Lula repudia "uso da força" na América Latina
Petista conclamou os países a se unirem após captura do ditador Nicolás Maduro
O presidente Lula (PT) defendeu nesta quarta-feira, 28, a substituição de "intervenção militar" pela "democracia" na América Latina.
A afirmação foi feita durante a sessão inaugural do Fórum Econômico Internacional da América Latina, realizado no Panamá.
“A história mostra que o uso da força jamais pavimentará o caminho para superar as mazelas que afligem este hemisfério, que é de todos nós. A divisão do mundo em zonas de influência e investidas neocoloniais por recursos estratégicos constitui gestos anacrônicos e retrocessos históricos", disse o petista.
Lula também destacou a importância de uma unificação da região.
"A América Latina e o Caribe são únicos. Cabe a nós assumir que a integração possível é a que estará calcada na pluralidade de opções. Guiados pelo pragmatismo, podemos superar divergências ideológicas e construir parcerias sólidas e positivas dentro e fora da região. Essa é a única doutrina que nos convém. Seguir divididos nos torna todos mais frágeis", afirmou.

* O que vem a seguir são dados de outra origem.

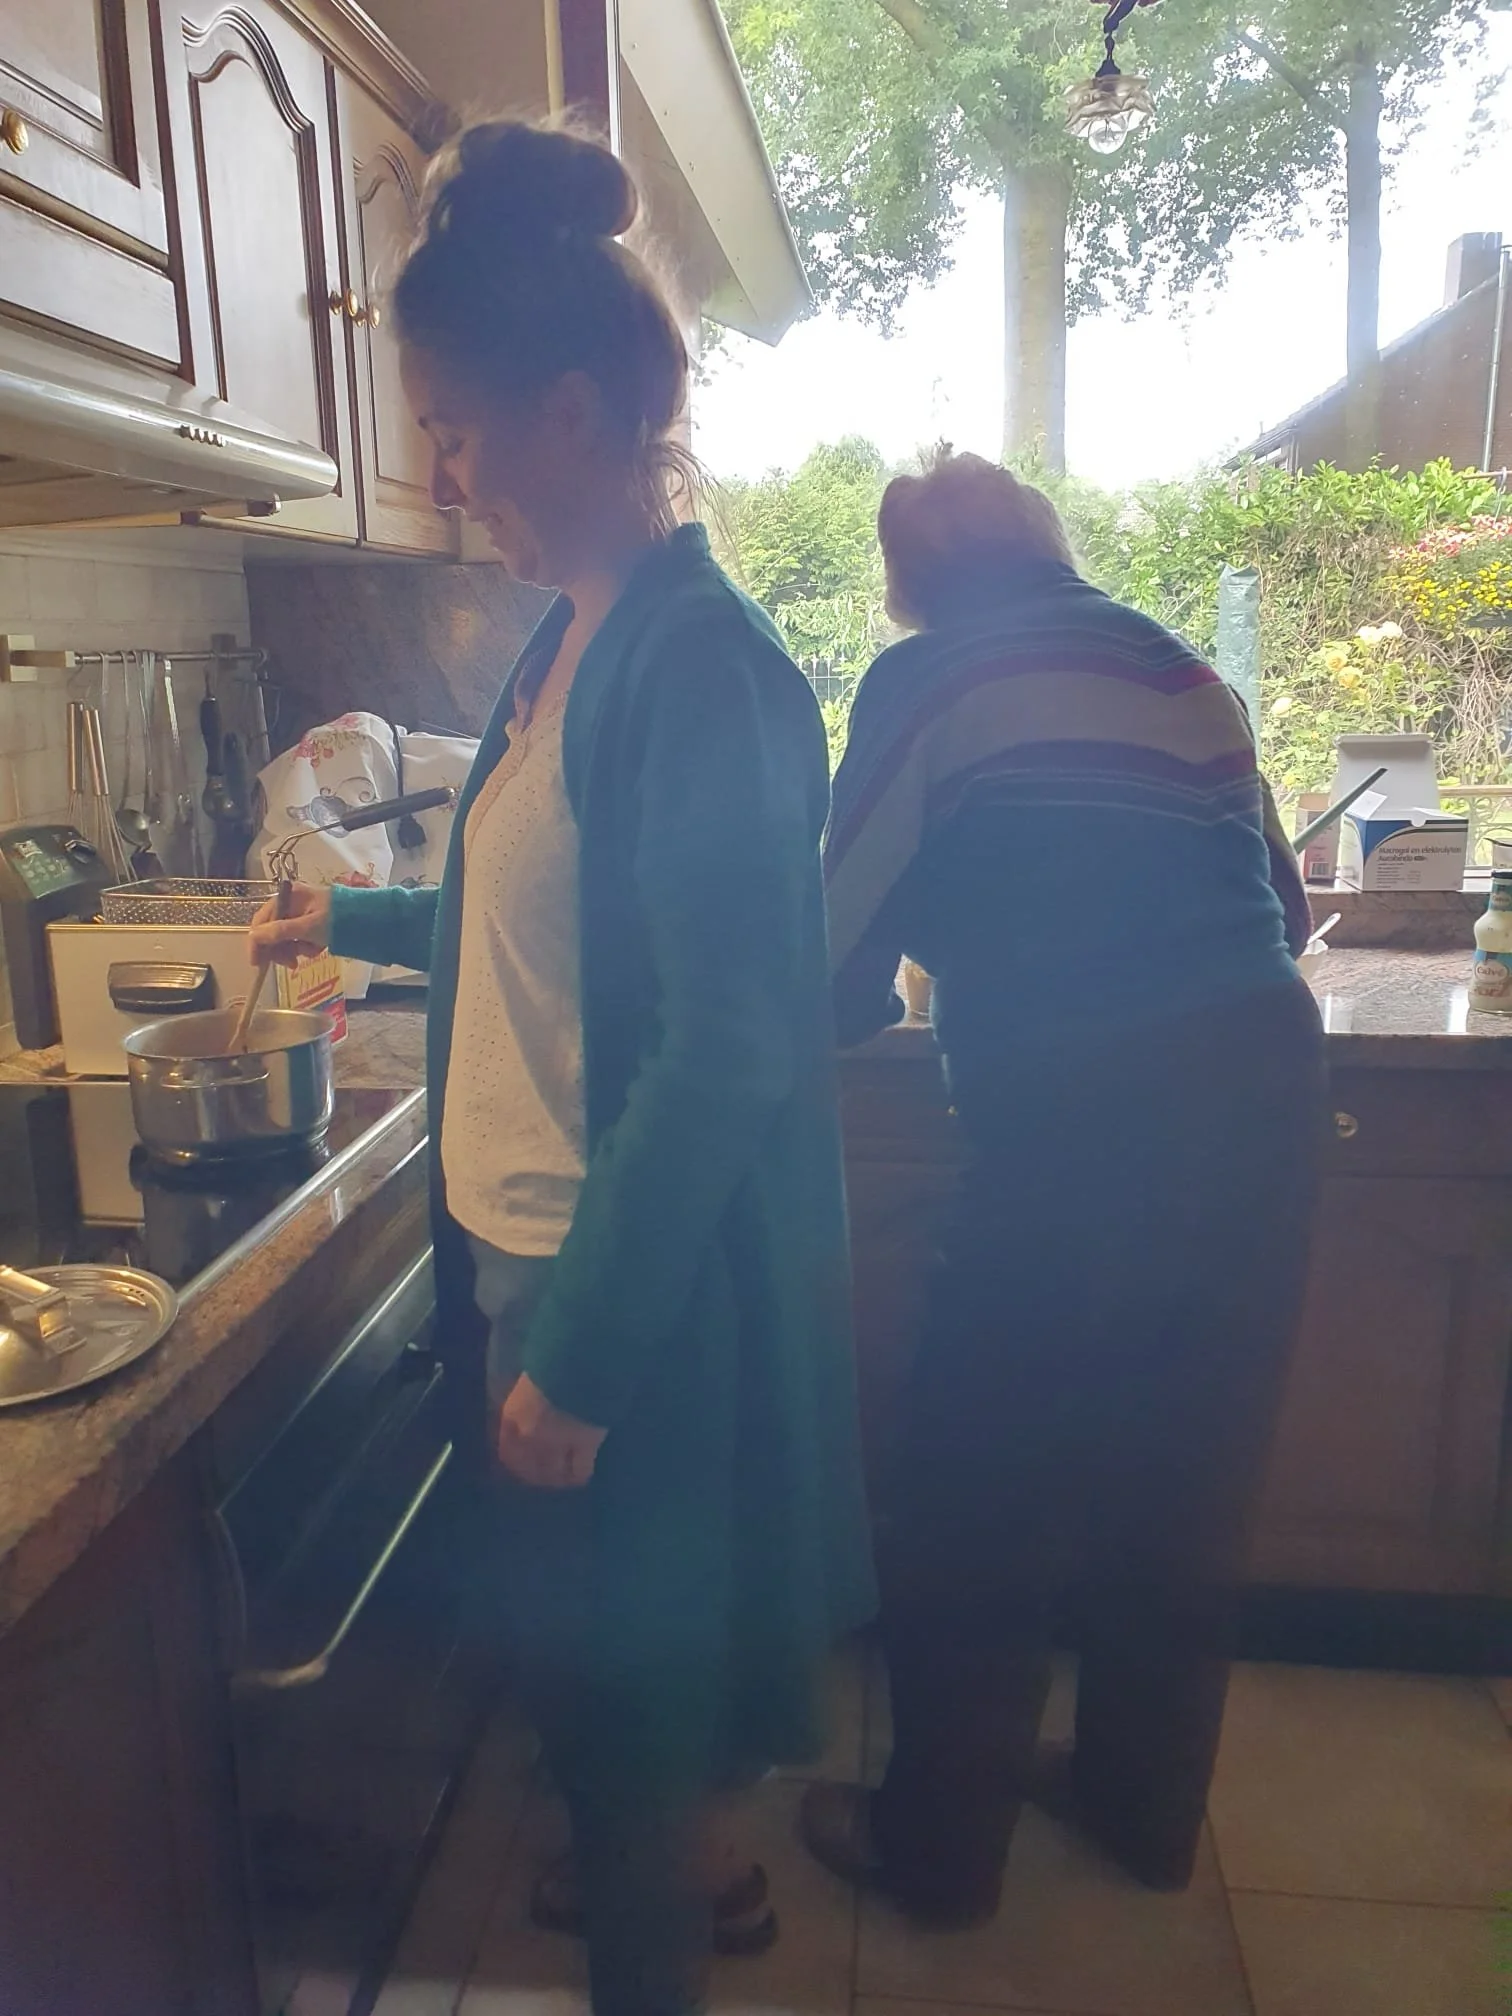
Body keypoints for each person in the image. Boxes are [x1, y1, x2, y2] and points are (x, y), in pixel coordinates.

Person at [251, 119, 873, 2016]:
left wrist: (583, 1355)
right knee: (602, 1736)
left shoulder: (704, 666)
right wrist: (348, 920)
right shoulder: (564, 642)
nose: (441, 471)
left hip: (628, 1300)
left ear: (577, 411)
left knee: (632, 1747)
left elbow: (728, 1041)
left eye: (455, 427)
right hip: (521, 1254)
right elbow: (524, 919)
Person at [801, 450, 1324, 1925]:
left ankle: (937, 1854)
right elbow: (1284, 914)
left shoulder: (925, 682)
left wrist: (879, 991)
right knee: (1185, 1478)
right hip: (1267, 1096)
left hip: (1086, 1120)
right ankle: (1142, 1811)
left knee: (983, 1480)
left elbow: (829, 950)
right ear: (1052, 547)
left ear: (908, 583)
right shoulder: (1182, 670)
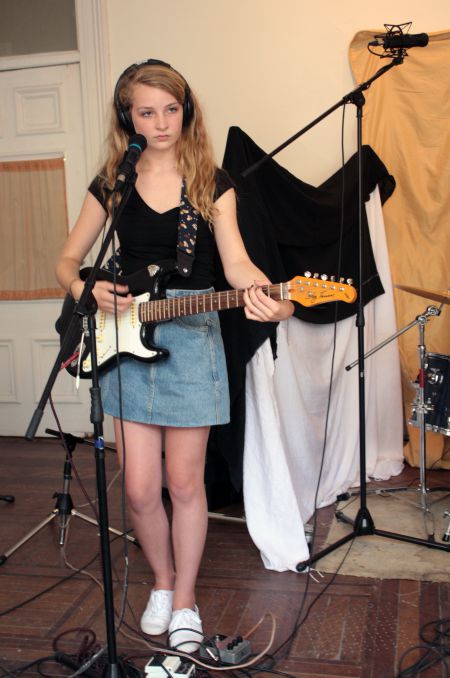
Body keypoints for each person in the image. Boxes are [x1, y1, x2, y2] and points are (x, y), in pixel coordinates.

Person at [55, 59, 294, 653]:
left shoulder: (211, 182)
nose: (161, 123)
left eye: (170, 109)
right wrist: (86, 287)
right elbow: (66, 259)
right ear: (127, 118)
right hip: (125, 338)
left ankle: (183, 597)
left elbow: (236, 264)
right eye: (146, 112)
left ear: (186, 111)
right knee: (138, 489)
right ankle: (160, 581)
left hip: (191, 337)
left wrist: (270, 295)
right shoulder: (112, 181)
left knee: (184, 483)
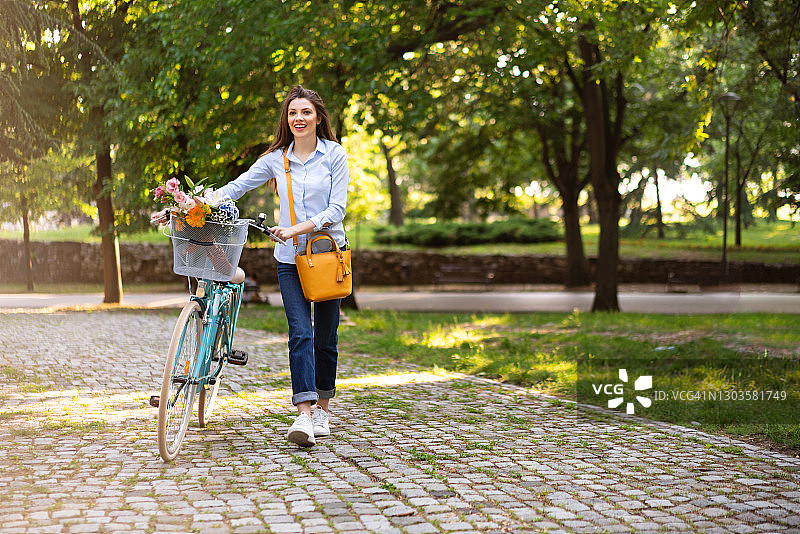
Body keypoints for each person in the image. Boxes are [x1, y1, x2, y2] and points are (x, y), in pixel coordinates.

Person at [216, 85, 349, 448]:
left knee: (325, 336)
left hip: (325, 256)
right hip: (290, 260)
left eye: (306, 112)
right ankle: (304, 414)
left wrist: (296, 229)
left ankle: (323, 407)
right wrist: (185, 203)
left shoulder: (334, 155)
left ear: (318, 117)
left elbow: (337, 210)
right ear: (286, 120)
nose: (299, 118)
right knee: (299, 333)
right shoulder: (277, 158)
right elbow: (237, 186)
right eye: (293, 113)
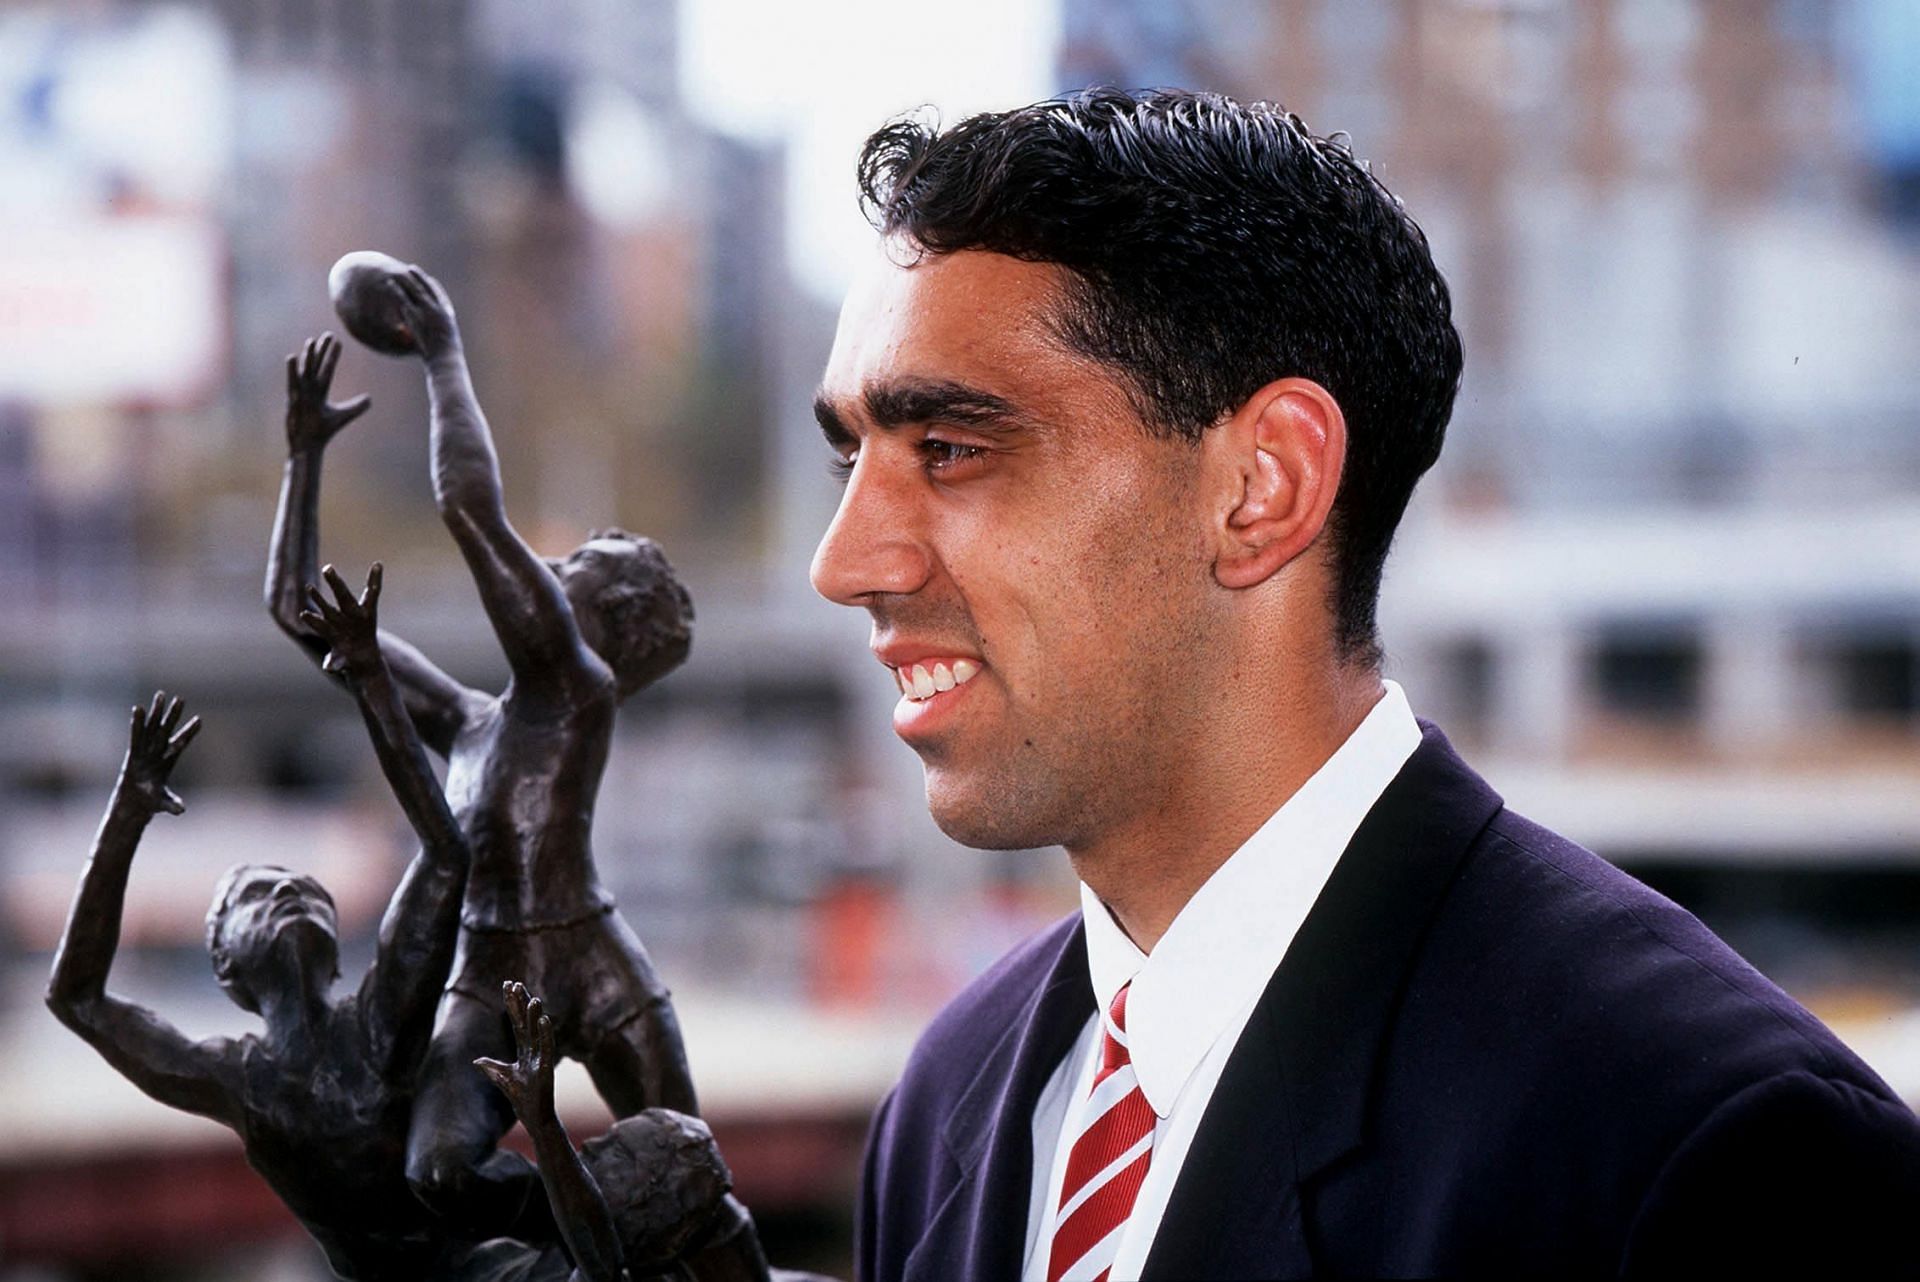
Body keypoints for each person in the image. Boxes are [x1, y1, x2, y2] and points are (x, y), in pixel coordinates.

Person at [809, 89, 1920, 1280]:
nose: (844, 562)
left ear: (1265, 486)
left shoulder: (1709, 1148)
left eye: (954, 450)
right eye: (850, 456)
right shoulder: (946, 1106)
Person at [264, 316, 755, 1270]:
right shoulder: (471, 722)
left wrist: (446, 347)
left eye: (575, 570)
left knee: (698, 1171)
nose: (552, 568)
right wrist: (304, 458)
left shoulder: (581, 690)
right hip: (486, 973)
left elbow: (471, 511)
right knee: (439, 1176)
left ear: (607, 623)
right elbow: (299, 614)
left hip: (598, 965)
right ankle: (596, 1243)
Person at [45, 568, 475, 1281]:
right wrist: (126, 814)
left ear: (338, 953)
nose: (287, 894)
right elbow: (77, 999)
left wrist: (372, 680)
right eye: (254, 895)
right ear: (225, 966)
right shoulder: (234, 1080)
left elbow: (444, 853)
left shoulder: (382, 1020)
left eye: (308, 891)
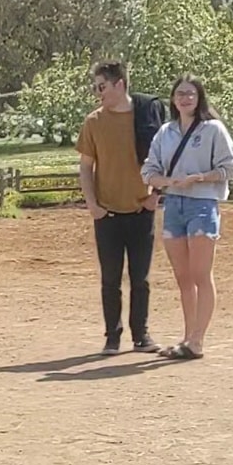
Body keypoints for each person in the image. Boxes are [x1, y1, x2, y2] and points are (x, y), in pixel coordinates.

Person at [142, 77, 233, 362]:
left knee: (200, 274)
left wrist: (201, 178)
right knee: (183, 277)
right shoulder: (165, 132)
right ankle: (187, 337)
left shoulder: (213, 129)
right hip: (173, 204)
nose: (185, 98)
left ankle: (197, 340)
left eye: (191, 93)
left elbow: (230, 166)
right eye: (180, 93)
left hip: (203, 204)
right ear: (172, 99)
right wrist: (167, 181)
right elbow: (149, 169)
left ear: (199, 98)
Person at [77, 64, 162, 355]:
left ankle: (142, 335)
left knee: (141, 279)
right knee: (110, 279)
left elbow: (166, 159)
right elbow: (86, 167)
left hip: (141, 210)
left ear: (120, 84)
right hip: (108, 214)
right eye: (95, 87)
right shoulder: (93, 122)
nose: (97, 92)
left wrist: (156, 196)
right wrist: (92, 203)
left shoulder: (147, 118)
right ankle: (112, 337)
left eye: (101, 86)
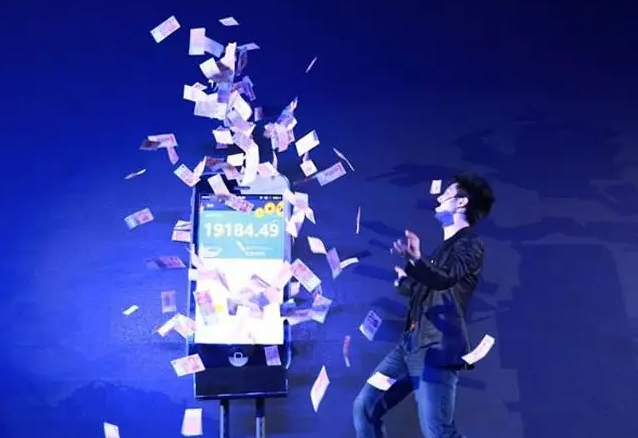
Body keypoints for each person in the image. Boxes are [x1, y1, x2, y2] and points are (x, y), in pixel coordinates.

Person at [352, 173, 495, 438]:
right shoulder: (442, 250)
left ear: (461, 202)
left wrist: (417, 261)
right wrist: (406, 279)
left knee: (437, 431)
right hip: (409, 346)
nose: (439, 198)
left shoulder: (471, 244)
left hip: (435, 350)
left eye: (447, 194)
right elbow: (428, 289)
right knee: (365, 406)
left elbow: (444, 279)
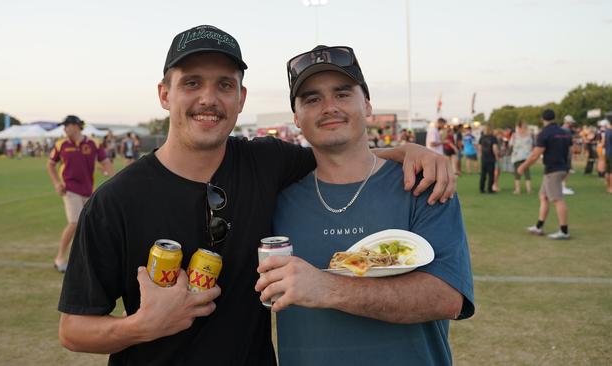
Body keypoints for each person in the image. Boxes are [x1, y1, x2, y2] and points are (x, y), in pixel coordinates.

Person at [56, 25, 456, 366]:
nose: (208, 98)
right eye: (191, 82)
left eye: (224, 85)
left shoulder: (265, 162)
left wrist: (411, 152)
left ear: (241, 99)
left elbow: (336, 152)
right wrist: (141, 326)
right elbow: (74, 329)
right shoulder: (115, 202)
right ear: (165, 94)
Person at [255, 45, 474, 366]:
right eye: (312, 99)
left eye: (342, 94)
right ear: (296, 118)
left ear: (367, 105)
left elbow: (447, 298)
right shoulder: (278, 198)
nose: (329, 107)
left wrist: (328, 288)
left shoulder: (423, 183)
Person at [46, 115, 114, 272]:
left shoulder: (93, 143)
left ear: (76, 126)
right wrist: (57, 183)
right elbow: (50, 165)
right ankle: (60, 258)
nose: (64, 128)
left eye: (67, 125)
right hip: (69, 189)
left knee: (89, 225)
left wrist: (113, 182)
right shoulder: (60, 144)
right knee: (75, 223)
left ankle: (88, 260)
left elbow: (106, 162)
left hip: (88, 190)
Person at [518, 109, 572, 239]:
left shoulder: (544, 134)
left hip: (553, 169)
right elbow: (570, 153)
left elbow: (536, 155)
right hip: (561, 168)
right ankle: (538, 226)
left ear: (543, 119)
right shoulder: (564, 132)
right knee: (543, 196)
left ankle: (564, 231)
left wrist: (523, 166)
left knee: (557, 199)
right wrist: (568, 169)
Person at [510, 121, 533, 194]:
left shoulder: (514, 135)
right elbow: (531, 145)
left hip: (517, 156)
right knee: (527, 173)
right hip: (526, 156)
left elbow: (510, 144)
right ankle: (529, 189)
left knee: (517, 174)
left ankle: (518, 190)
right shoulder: (529, 135)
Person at [478, 124, 499, 193]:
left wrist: (481, 155)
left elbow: (479, 148)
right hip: (491, 158)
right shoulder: (493, 138)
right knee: (491, 175)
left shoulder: (482, 137)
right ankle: (490, 189)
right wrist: (496, 156)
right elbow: (494, 148)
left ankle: (481, 188)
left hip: (484, 158)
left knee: (483, 174)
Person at [561, 115, 576, 195]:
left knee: (565, 170)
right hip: (566, 153)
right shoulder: (567, 131)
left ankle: (562, 187)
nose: (572, 124)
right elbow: (569, 144)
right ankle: (562, 187)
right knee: (566, 170)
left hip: (562, 153)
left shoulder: (560, 129)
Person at [604, 121, 612, 193]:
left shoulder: (607, 131)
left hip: (607, 153)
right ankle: (610, 188)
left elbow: (604, 143)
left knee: (608, 171)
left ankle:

Na terça, 27, Lula afirmou que o presidente americano, Donald Trump, deveria deixar que a Venezuela cuide da "própria soberania".
Além disso, o petista disse esperar que a presidente interina venezuelana, Delcy Rodríguez, consiga “dar conta do recado” diante do atual cenário político no país.
Encontro com Kast
O presidente eleito do Chile, José Antonio Kast, que é de direita, agradeceu pelo “encontro construtivo” que teve com o presidente Lula (PT), de esquerda, na terça-feira, 27.
A reunião ocorreu à margem do Fórum Econômico Internacional da América Latina na Cidade do Panamá.
"A América do Sul enfrenta enormes desafios em segurança, progresso econômico e redução da pobreza, e a cooperação entre os Estados Chile e Brasil pode liderar a mudança que nossa região precisa. Agradeço o encontro construtivo com o presidente Lula”, escreveu Kast no X.
A jornalistas, Kast prometeu continuar tendo novos encontros com a equipe do petista.
“Foi uma reunião muito boa, bilateral, onde estivemos com ministros e vamos seguir tendo novos encontros. As equipes trocaram contatos para continuar conversando sobre os temas que nos interessam em conjunto”, afirmou o chileno após o encontro.